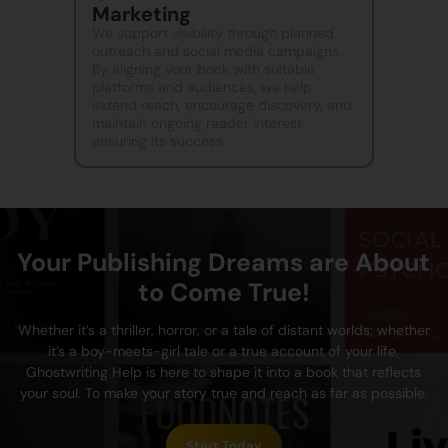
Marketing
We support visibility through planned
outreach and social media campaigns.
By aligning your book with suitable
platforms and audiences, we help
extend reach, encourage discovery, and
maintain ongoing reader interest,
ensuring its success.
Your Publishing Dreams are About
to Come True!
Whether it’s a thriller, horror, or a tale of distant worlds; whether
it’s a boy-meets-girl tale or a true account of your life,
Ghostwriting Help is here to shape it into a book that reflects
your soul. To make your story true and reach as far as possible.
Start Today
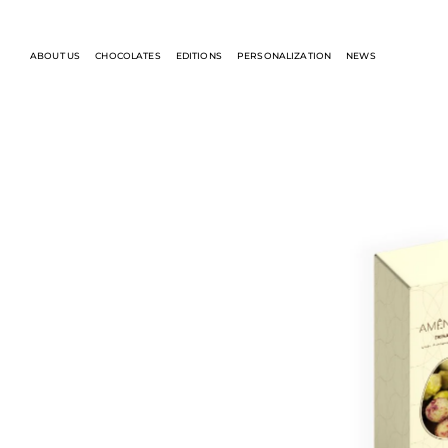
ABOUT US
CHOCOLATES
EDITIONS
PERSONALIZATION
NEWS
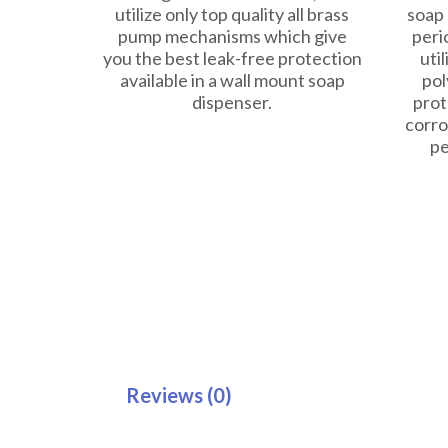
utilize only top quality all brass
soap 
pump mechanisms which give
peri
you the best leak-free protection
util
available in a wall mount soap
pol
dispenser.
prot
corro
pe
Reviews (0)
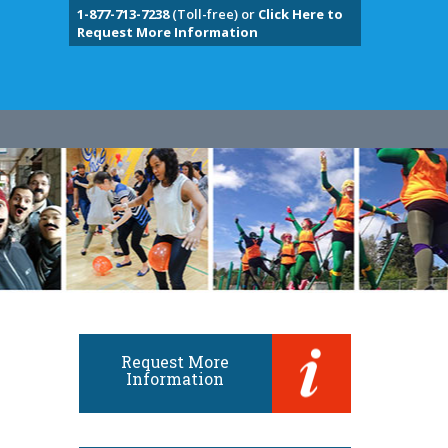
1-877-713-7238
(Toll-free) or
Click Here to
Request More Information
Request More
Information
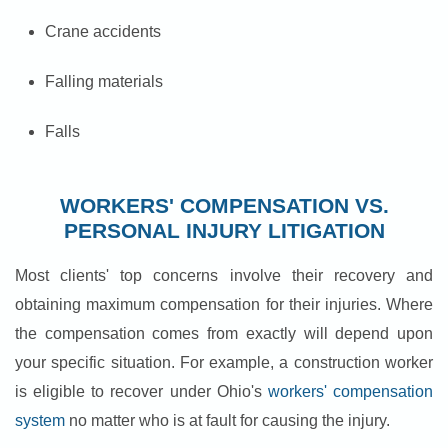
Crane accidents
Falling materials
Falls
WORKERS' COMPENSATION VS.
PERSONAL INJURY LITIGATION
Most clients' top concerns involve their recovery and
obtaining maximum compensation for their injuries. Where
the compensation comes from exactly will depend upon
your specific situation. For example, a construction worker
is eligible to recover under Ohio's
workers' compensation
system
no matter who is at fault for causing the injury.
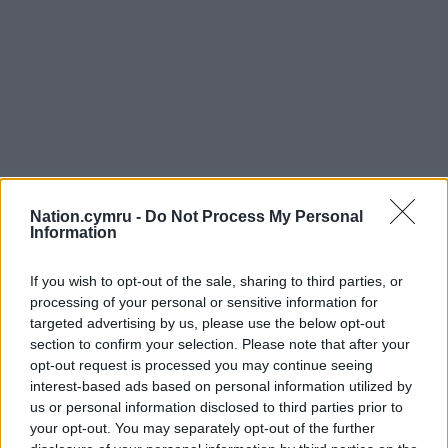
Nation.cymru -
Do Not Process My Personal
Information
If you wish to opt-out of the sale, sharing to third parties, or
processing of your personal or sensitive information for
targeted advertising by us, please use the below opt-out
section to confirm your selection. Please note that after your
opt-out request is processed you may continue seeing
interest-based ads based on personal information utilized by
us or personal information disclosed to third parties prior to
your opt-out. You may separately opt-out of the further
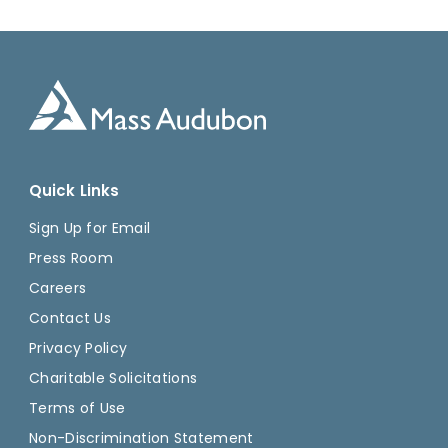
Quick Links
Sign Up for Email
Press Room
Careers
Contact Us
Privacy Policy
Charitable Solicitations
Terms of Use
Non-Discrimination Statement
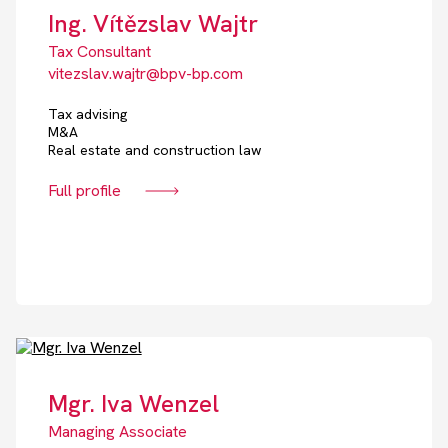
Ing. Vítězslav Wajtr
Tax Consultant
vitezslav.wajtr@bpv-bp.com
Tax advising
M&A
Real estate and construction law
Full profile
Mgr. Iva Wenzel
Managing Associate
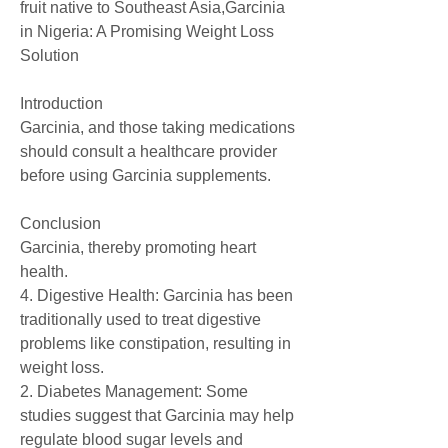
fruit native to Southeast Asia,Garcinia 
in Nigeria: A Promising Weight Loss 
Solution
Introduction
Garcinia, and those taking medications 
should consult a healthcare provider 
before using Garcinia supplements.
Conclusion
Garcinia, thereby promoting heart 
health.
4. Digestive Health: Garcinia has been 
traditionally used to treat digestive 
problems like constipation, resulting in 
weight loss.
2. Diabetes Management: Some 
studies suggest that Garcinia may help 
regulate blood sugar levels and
::::
▶ _Task objective_: Using the records above, filter out every line that lacks the string "their" and copy the rest.

▶ _Exercise solution_:
Most clients' top concerns involve their recovery and
obtaining maximum compensation for their injuries. Where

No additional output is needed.